--- BRIEF ---
Every line with "removed" in it should be copied from the data.

Coordinate mapping data:
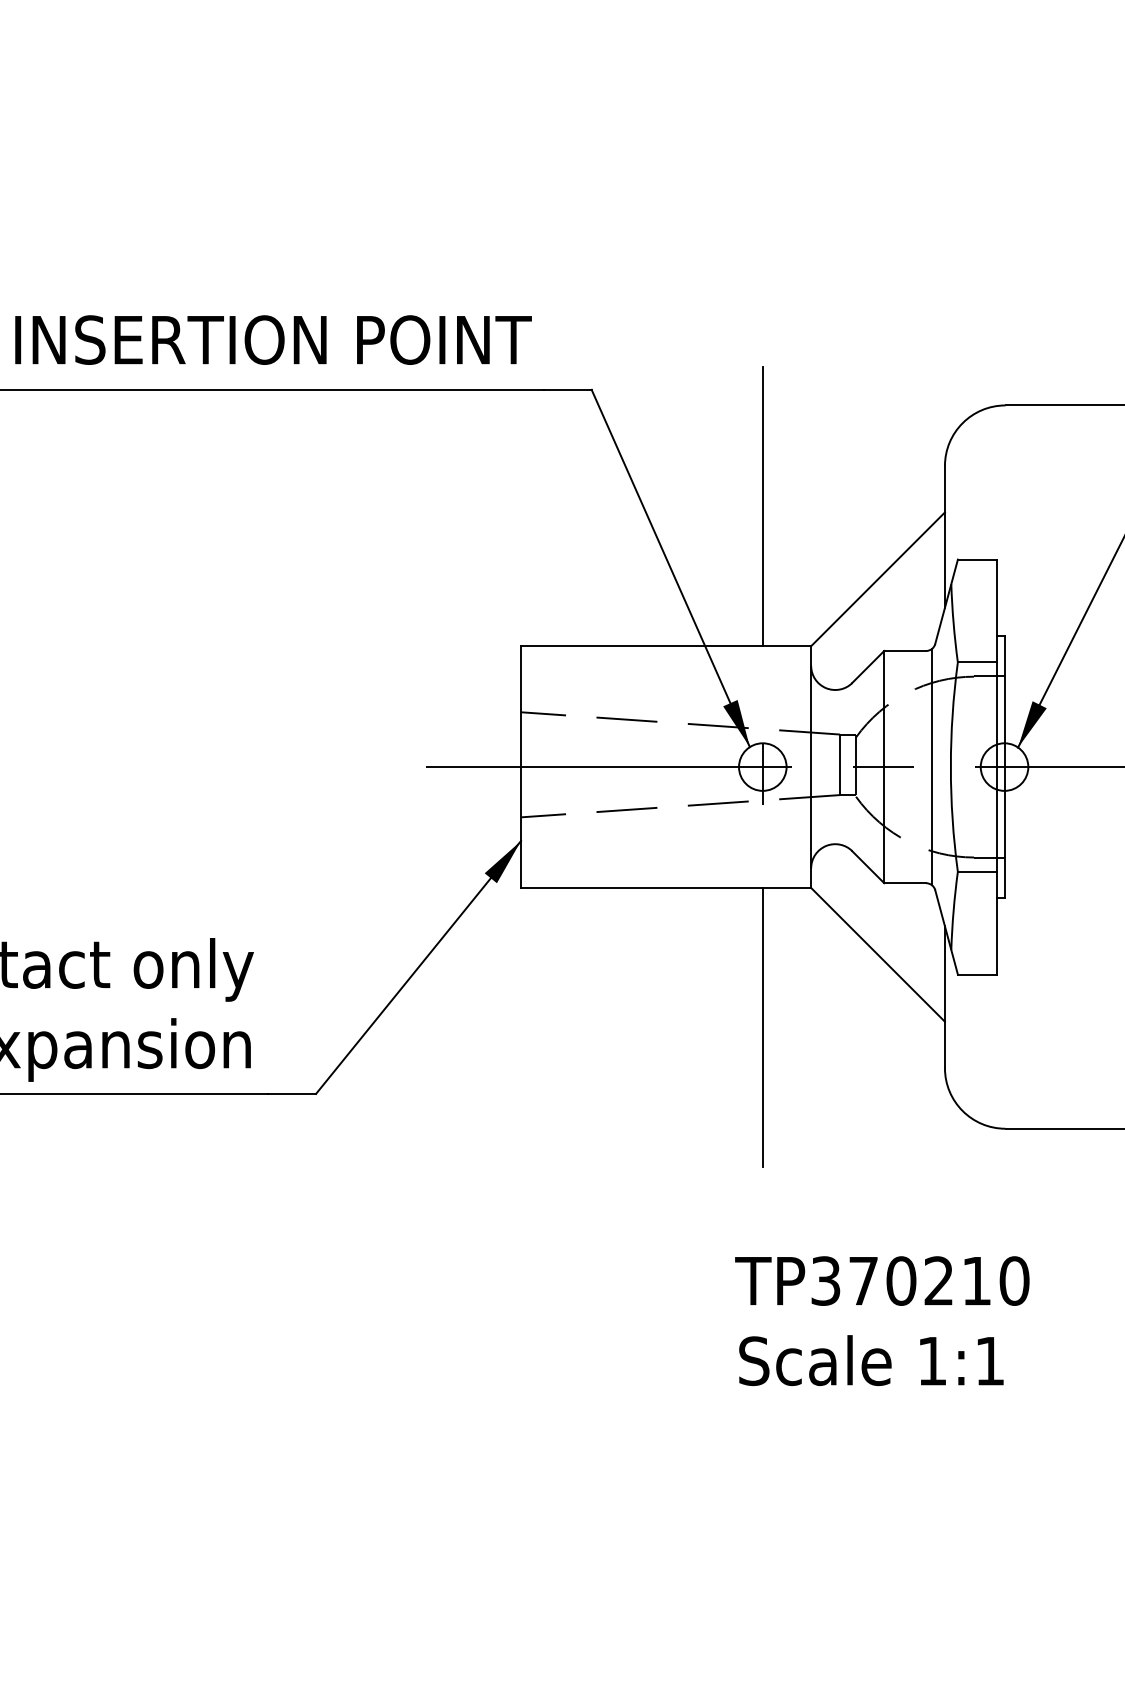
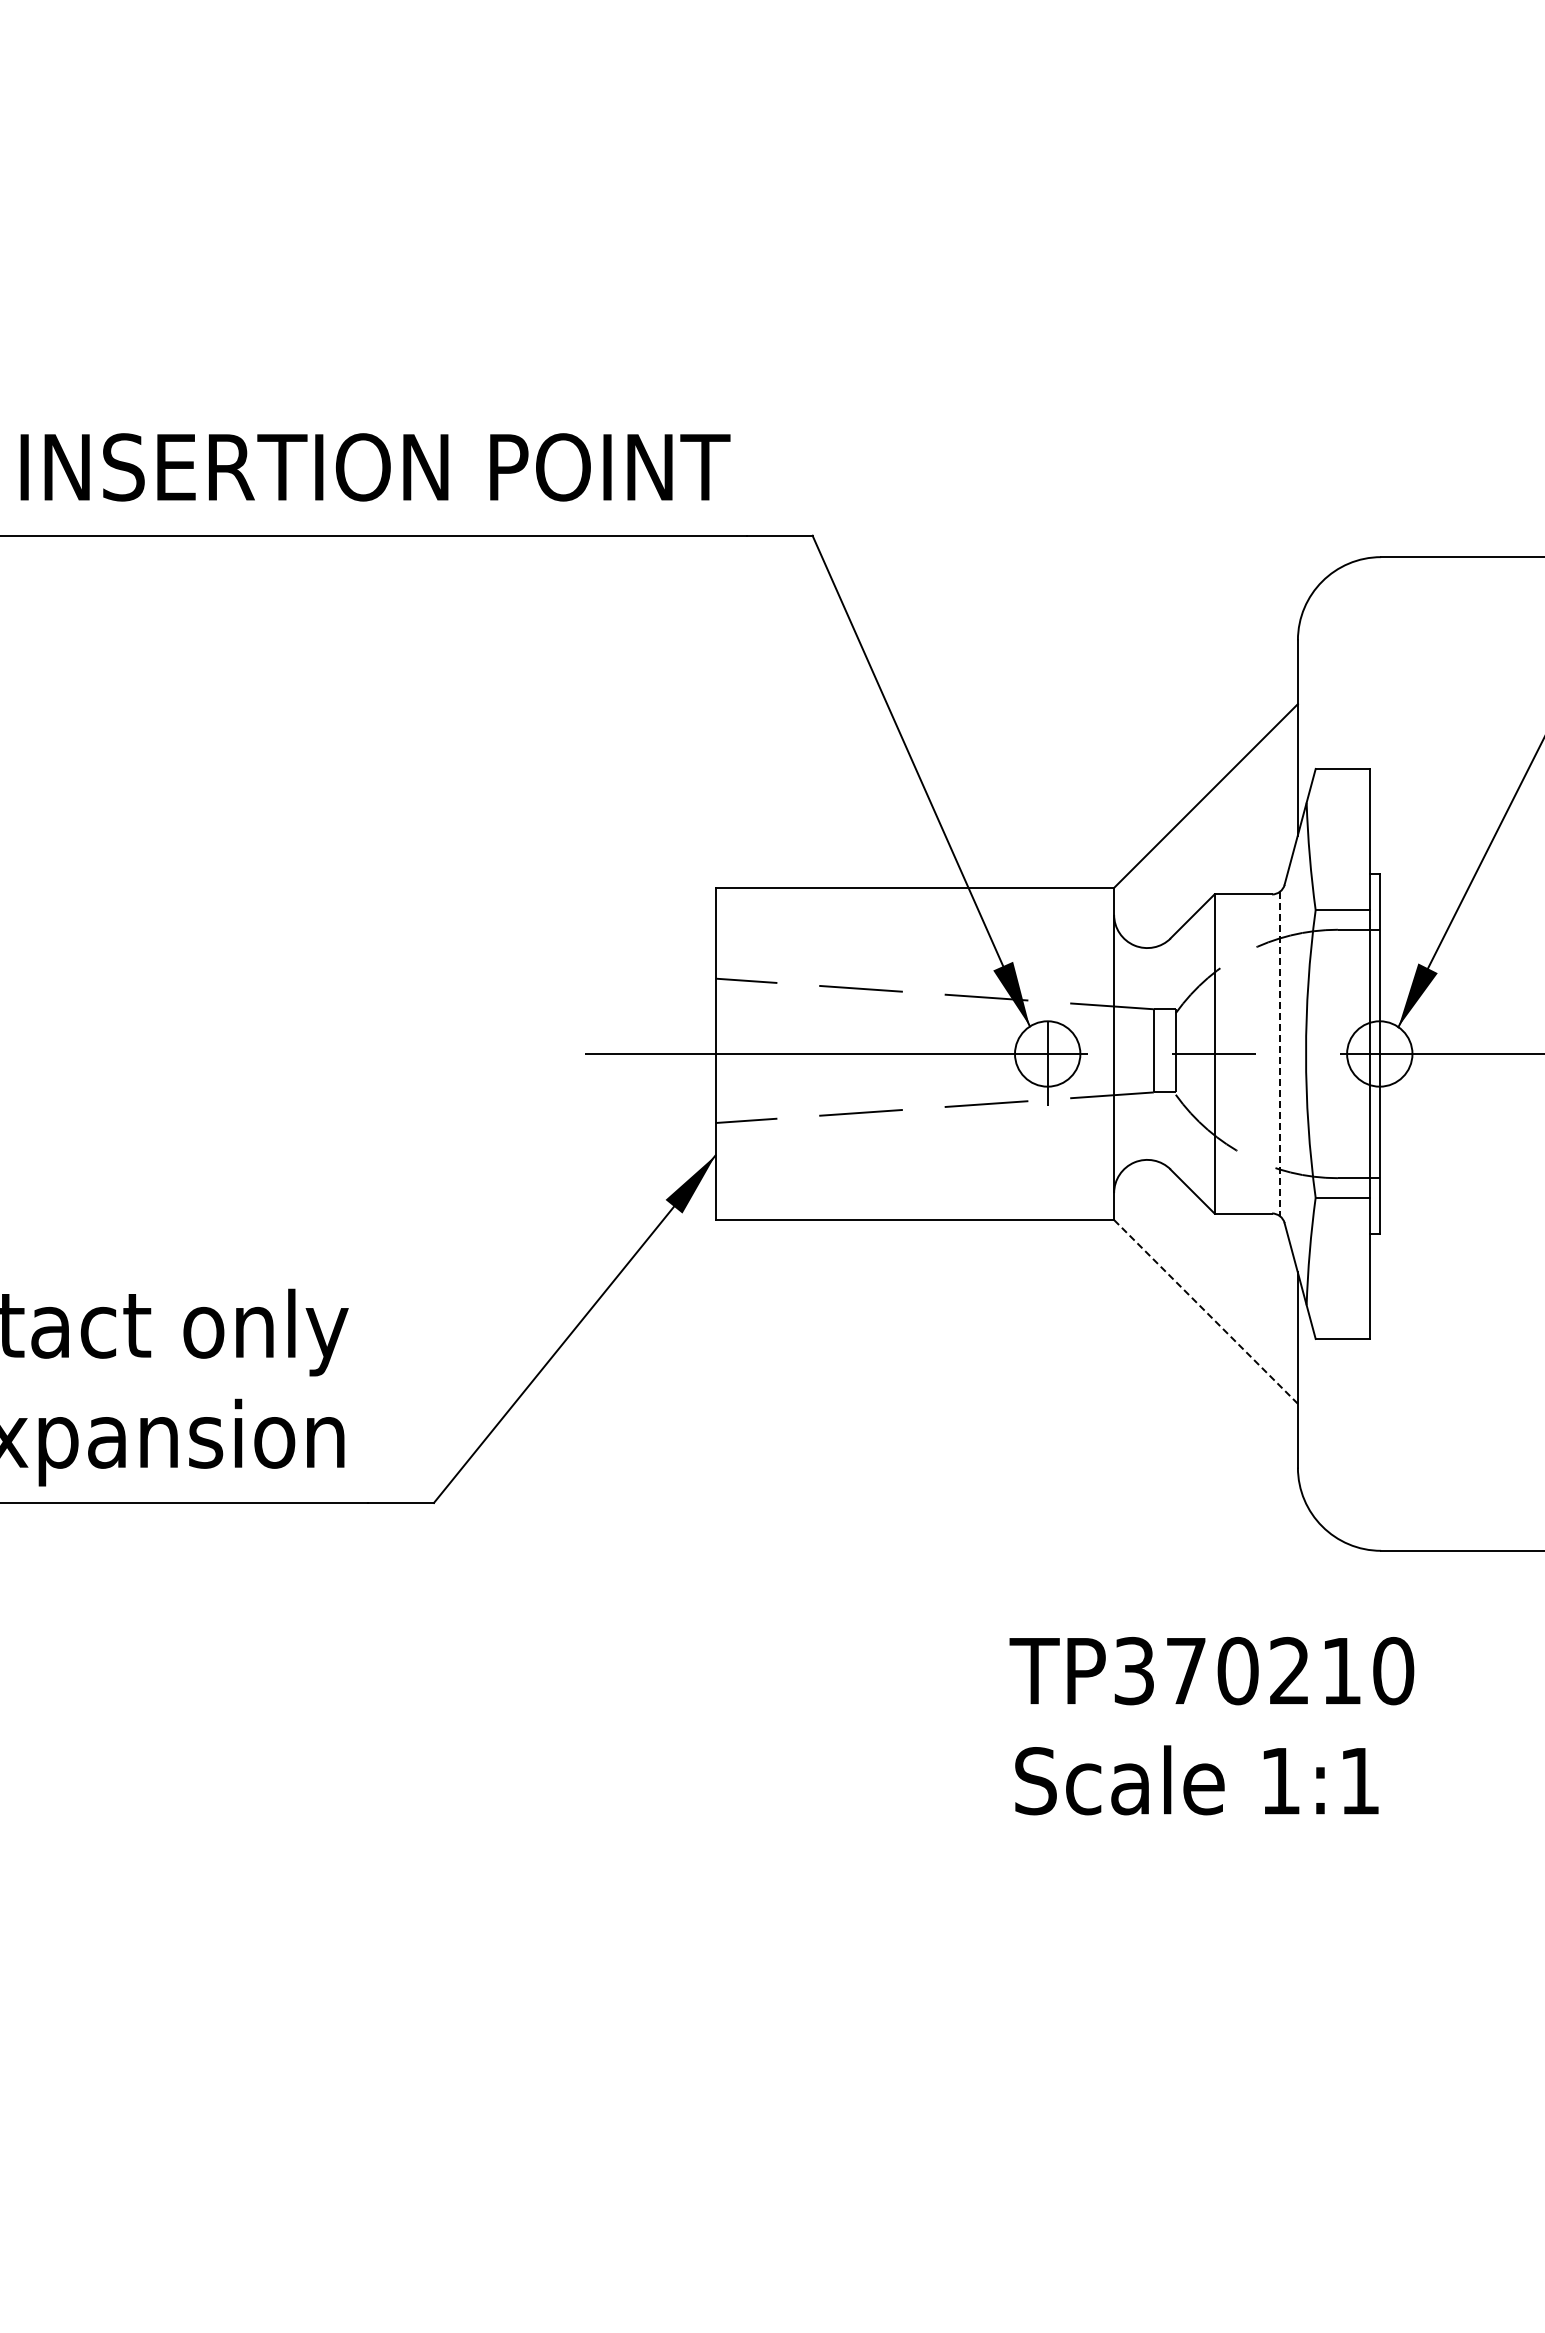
line: (762, 506) -> (1047, 695), removed
line: (931, 767) -> (1279, 1054), solid -> dashed
line: (878, 954) -> (1206, 1311), solid -> dashed
line: (762, 1027) -> (1047, 1411), removed
text: (882, 1321) -> (1211, 1726), moved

--- ANSWER TO THIS PROBLEM ---
line: (762, 506) -> (1047, 695), removed
line: (762, 1027) -> (1047, 1411), removed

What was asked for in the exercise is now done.